> [REQUIRED WORK]: Can you reproduce every one of the rows below word for word, leaving none out?
========================
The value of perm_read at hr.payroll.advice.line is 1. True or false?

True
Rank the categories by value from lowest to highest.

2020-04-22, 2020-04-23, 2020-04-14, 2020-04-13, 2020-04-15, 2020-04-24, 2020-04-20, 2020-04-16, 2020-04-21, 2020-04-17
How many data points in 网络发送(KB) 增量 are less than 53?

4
========================
> [COMPLETED EXERCISE]:
The value of perm_read at hr.payroll.advice.line is 1. True or false?

True
Rank the categories by value from lowest to highest.

2020-04-22, 2020-04-23, 2020-04-14, 2020-04-13, 2020-04-15, 2020-04-24, 2020-04-20, 2020-04-16, 2020-04-21, 2020-04-17
How many data points in 网络发送(KB) 增量 are less than 53?

4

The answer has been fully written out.